Friday, February 13, 2015
Thomas Stiegler/Peter Ablinger - ANFANGEN (:AUFHÖREN) (Edition Wandelweiser)
A split disc with five compositions by Stiegler and two by Ablinger, each performed by some combination of violin (Sabine Akiko Ahrendt), cello (Jan-Filip Tupa) and clarinet (Diego Montes).
I think I'd only heard Stiegler's work before in conjunction with Hannes Seidl on their early Wandelweiser release, "das wetter in offenbach". Here, he evinces a rather playful approach, especially in the two "Treibut" (flotsam) pieces, 1/2 (2011) and II (2009); playful but with a nicely bitter edge. Both of them nod to a kind of minimalism. In the first a steady, slowish pulse from low, bowed cello and high, piercing clarinet serve as place marks around which a scampering, five-note violin sequence flits. The trio melts into a vague pool that only very gradually regains structure, congealing into different regular form; very enticing. The second flotsam begins with an almost march-like cadence, interrupted by brief, flowery puffs. It morphs into a delightful kind of round, slowly lengthening the notes, becoming dreamlike, soon ambulating through numerous permutations, many of them involving rhythmic variations played off more languid passages; very charming and wryly humorous in its acknowledgement of past forms. In the middle of the disc, two very short, pieces ("Gelbe Birne III", nos. 1 & 2), dramatic, forlorn snippets, bracket a gnarly nugget for solo clarinet, "eins, zwei, drei" (1992/93).
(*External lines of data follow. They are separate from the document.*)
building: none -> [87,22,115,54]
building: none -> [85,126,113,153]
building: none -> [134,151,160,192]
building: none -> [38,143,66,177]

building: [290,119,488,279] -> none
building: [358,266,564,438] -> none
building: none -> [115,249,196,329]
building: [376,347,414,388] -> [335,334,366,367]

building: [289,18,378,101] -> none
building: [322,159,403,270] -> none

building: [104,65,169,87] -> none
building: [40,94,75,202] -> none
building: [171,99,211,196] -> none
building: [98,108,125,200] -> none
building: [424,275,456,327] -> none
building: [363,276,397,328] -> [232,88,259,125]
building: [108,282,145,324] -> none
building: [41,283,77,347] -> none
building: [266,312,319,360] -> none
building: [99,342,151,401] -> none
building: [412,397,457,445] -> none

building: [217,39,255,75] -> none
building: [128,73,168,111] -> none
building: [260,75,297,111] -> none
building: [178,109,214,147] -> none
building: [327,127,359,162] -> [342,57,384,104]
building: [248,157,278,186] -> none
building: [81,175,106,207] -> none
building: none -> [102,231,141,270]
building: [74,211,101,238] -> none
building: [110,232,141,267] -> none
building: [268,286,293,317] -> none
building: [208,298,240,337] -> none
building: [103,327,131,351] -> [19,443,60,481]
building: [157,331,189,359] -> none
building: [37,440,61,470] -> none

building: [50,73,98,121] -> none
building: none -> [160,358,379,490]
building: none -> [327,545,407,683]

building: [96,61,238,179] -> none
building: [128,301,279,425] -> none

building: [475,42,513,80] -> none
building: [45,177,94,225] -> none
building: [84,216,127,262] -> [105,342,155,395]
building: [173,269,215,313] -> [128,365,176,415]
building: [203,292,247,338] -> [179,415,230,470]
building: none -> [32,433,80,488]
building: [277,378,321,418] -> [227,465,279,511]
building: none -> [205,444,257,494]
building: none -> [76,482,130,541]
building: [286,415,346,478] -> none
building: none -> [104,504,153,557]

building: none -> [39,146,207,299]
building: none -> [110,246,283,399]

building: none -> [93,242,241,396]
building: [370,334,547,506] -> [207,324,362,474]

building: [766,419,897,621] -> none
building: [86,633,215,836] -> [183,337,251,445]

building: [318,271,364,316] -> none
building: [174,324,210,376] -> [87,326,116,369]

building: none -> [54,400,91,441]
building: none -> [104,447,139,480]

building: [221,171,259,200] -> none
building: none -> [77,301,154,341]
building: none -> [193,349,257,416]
Ablinger's "Amtsee bei Regen" (2008) strives for a kind of simplicity, "writing a note on the staff paper while listening to nature (to the rain)", and listened to in that manner, it seems to achieve this in a set of 24 sequences, some of them involving simple scales, overlapped and at different tempi. You get a general sense of overlays, say three transparent sheets on each of which only a handful of indications have been printed--very charming and oddly restful. "ANFANGEN (:AUFHÖREN)" [BEGIN (:CEASE] (1991), for violin in viola tuning, is something else again. The 23+ minute piece is based on the initial note, a fiercely bowed one that sounds somewhere between an aggressive car horn blast and one of those yelling goats that commonly circulated around the net last year. It's harsh and disturbing and it repeats, relentlessly at first, modulating in degrees of skronkiness and (slightly) pace, gradually allowing in softer asides and space, much of it more or less consisting of the same note (sometimes I found myself thinking of it as an astringent, solo violin version of Rhys Chatham's "Guitar Trio"). The initial assault resurfaces periodically, the pitch shifted slightly, braying its existence into a space where quieter scrabblings also attempt to live. It's a bracing, challenging work, fiercely performed by Ahrendt.
The set as a whole is balanced between the overtly and subtly challenging; even int he apparent lulls, there's much to learn, much that's more difficult and rewarding than might be initially perceived. A good, tough set of music.